Former County cricketer turned TV analyst Simon Hughes worked on the last station to broadcast cricket free-to-air (or terrestrial TV as it's called in the UK) – Channel 4 – and wrote about the impact it had on those who watched England's epic 2005 Ashes victory.     

"Cricket had captured the imagination of the nation. The papers were asking ‘Is cricket the new football?" he said. 

"Kids returned to playing cricket rather than frisbee in the park. During the final Test at The Oval, it was reported that eight out of 10 city trading screens were tuned to the cricket. 

Pictured here, England's 2005 Ashes victory parade through the streets of London.
England's epic 2005 Ashes triumph captured the hearts and minds of a nation.
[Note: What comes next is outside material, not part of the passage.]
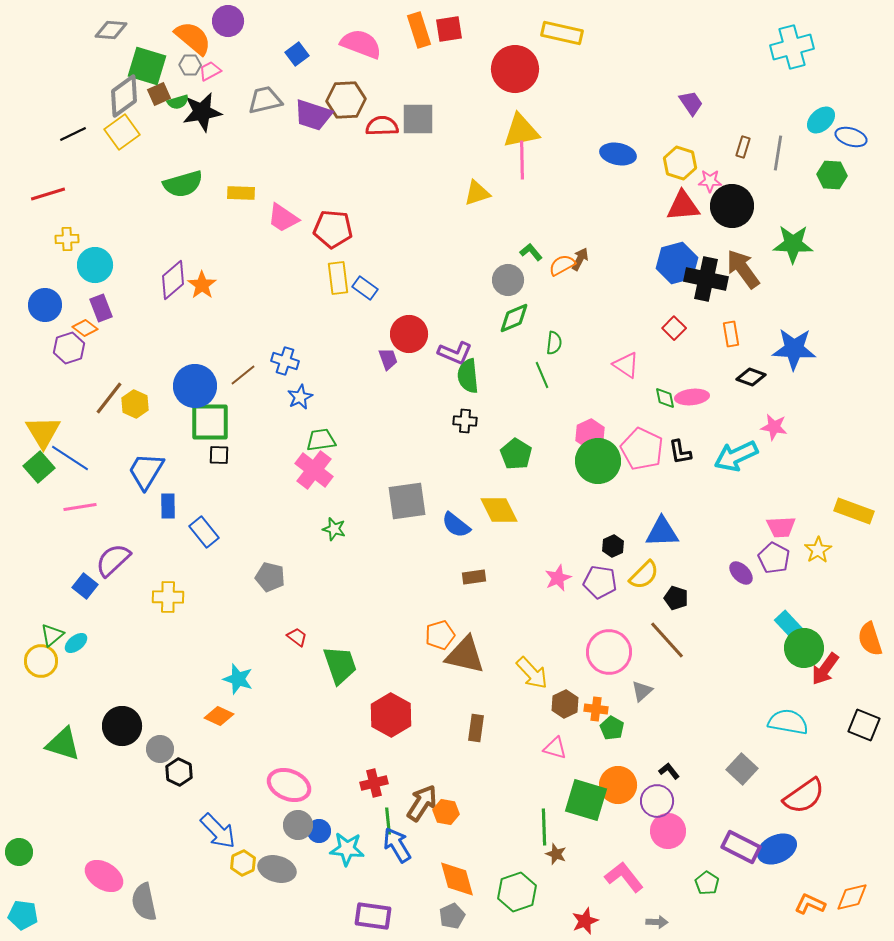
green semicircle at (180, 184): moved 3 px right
Pic: Getty

"And then at 8.47pm on September 12 2005, after the last highlights link had been recorded and the edit had been completed and the final credits inserted, someone pulled a plug in the Channel 4 VT truck and all the monitors went dark and live cricket went off terrestrial TV, leaving all of us, and more importantly the game, suddenly scrabbling for visibility.

"I still meet many people – usually in their late 20s or early 30s – who say they got into cricket in those Channel 4 years."

Football dominates sporting landscape in England

Englishman Charlie Cook is in sports media and has his finger very much on the pulse.

The 34-year-old lived in Australia for seven years and knows the hold cricket has on the country.

It is a far different situation in England, where all the talk is about the Premier League title race, the January transfer window and whether Arsenal deserved a penalty against Manchester City at the weekend.

Cricket isn't the hot topic of conversation, and not just because the Poms are copping a hiding in a non-friendly time zone.

The care factor is just not there like it used to be.       

"England's got nothing like Australia's cricket overage, which has no real competition over summer," Cook told Yahoo Sport Australia.

"Over here we have Christmas football which is the most intense calendar of the season. 

"My sports WhatsApp chats are basically 90% football and the occasional bit of 'Joe Root's a sh*t captain', among those having watched none of the matches and maybe caught the wickets on Twitter.

"It certainly doesn’t cut as deep as it does in Australia.

"Having Test cricket back on free-to-air would certainly help increase interest levels, but it would take time."

Ashes Tests – home and away – are on free-to-air TV under Australia's anti-siphoning laws, as are all of Australia's home Test series.

The England and Wales Cricket Board (ECB) took the pay-TV cash back in 2005, securing a sound financial base but alienating millions of fans in the process. 

The game is now paying a heavy price.